Mais cela ne peut pas être la seule solution. Pour se prémunir de la volatilité inhérente au marché, réduire la consommation électrique du bâtiment et des industries est une évidence à encourager. Les solutions d’efficacité énergétiques et de flexibilité se révèlent de surcroît indispensables, eu égard à nos objectifs climatiques. En Europe, elles représenteront une part significative des efforts pour atteindre l’objectif du plan « Fit for 55 » de réduire de 55% les émissions de CO2 d’ici à 2030. Rien qu’en France, le bâtiment représente environ 30 % des émissions nationales de gaz à effet de serre.

Le secteur bâtiment représente environ 30 % des émissions nationales de gaz à effet de serre.

Les solutions existent, mais elles doivent être déployées encore plus vite dans les entreprises et chez les particuliers. L’équipement des bâtiments et des toitures commerciales et industrielles en panneaux solaires est déjà connu et doit être étendu. Les véhicules électriques se multiplient et leurs batteries sont les nouveaux réservoirs à utiliser dans les garages et les parkings d’immeubles. Le numérique au service de la domotique, qui gère l’électricité produite sur place et régule de façon intelligente la consommation individuelle pour chasser le gaspillage, fera également partie de la réponse. L’Europe montre le chemin, avec la mesure de la performance énergétique des bâtiments et les audits énergétiques, notamment.

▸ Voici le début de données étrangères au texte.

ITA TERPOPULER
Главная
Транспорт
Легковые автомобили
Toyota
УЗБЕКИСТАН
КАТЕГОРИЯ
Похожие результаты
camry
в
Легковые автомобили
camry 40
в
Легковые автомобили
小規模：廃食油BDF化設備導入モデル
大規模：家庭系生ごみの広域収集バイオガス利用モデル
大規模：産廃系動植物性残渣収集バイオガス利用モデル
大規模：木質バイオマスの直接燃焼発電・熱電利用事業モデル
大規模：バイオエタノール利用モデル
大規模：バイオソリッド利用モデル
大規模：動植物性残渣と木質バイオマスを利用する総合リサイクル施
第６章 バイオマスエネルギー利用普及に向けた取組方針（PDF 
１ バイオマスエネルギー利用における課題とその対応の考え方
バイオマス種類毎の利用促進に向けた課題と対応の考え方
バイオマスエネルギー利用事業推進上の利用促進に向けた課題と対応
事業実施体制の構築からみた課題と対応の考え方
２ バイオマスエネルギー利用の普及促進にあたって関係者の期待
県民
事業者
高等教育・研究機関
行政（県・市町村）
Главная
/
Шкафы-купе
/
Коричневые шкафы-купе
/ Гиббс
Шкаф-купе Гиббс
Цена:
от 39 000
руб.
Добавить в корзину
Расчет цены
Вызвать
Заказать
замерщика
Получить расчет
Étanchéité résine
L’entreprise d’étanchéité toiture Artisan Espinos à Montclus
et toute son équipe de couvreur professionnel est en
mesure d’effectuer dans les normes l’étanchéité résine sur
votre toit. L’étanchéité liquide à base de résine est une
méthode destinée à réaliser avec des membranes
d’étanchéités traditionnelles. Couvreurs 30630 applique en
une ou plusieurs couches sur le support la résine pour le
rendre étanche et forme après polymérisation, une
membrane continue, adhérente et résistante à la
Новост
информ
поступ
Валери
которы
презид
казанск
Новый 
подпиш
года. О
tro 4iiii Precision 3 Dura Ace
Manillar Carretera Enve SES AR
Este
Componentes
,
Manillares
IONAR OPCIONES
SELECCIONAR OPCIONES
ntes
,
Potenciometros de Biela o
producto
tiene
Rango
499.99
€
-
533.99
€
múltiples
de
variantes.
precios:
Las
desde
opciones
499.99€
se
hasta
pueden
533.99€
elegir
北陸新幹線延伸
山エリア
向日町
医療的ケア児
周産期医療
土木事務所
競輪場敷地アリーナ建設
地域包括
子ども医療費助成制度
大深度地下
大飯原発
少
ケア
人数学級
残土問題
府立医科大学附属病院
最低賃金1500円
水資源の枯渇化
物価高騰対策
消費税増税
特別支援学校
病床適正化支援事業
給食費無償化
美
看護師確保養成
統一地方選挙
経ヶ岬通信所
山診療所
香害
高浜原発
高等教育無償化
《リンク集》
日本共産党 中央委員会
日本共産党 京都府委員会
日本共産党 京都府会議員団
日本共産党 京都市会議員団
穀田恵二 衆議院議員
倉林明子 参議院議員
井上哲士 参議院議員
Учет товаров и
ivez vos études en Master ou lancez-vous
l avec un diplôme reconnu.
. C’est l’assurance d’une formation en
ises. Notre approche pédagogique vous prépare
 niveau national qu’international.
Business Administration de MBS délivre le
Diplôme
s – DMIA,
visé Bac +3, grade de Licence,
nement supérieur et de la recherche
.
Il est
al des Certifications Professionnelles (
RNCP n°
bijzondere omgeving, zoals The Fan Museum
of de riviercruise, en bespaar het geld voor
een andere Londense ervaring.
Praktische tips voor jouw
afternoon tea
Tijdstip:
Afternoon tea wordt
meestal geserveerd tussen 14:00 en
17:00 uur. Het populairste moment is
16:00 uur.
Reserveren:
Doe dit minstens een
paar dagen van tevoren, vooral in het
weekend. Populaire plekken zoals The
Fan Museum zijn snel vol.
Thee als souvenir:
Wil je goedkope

L’importance de la sobriété

Du côté américain, l’épisode texan a laissé des traces. Le gigantesque plan de financement des infrastructures en discussion à Washington porte l’ambition de mobiliser 100 milliards de dollars pour améliorer le réseau électrique et 27 milliards sur le développement durable et les énergies vertes. Ce plan de soutien aux industriels et aux clients devrait également stimuler le déploiement des outils intelligents et créer un pont avec celles déployées en Europe.

Attention toutefois aux mirages. Car la technologie ne peut pas tout. Et, au-delà des effets de la dépense publique, il est impératif pour tous de comprendre que disposer d’électricité partout et tout le temps a un prix. Dès aujourd’hui, et a fortiori demain, la sobriété énergétique sera plus que jamais une métrique incontournable.